■ **EXERCISE DETAILS**:
Copy out each piece of data below, swapping "timestamp" for "time marker" and keeping every other character the same.

■ **TASK INPUTS**:
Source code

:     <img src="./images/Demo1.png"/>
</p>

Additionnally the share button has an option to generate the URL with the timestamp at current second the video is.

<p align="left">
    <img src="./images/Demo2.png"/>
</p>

■ **FINISHED TASK**:
Source code

:     <img src="./images/Demo1.png"/>
</p>

Additionnally the share button has an option to generate the URL with the time marker at current second the video is.

<p align="left">
    <img src="./images/Demo2.png"/>
</p>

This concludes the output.